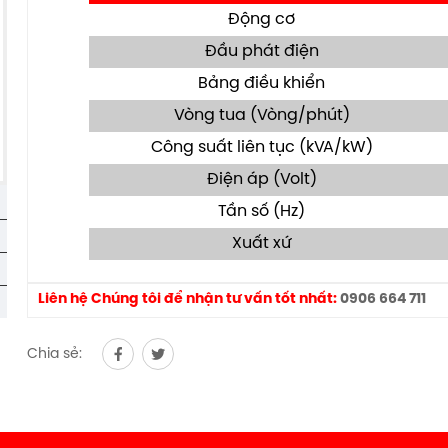
Động cơ
Đầu phát điện
Bảng điều khiển
Vòng tua (Vòng/phút)
Công suất liên tục (kVA/kW)
Điện áp (Volt)
Tần số (Hz)
Xuất xứ
Liên hệ Chúng tôi để nhận tư vấn tốt nhất:
0906 664 711
Chia sẻ:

*INSTRUCTIONS FOR THE TASK*.
Extract each line from the entries above that contains the word "Chúng". Case is significant.

*FINISHED EXERCISE*.
Liên hệ Chúng tôi để nhận tư vấn tốt nhất:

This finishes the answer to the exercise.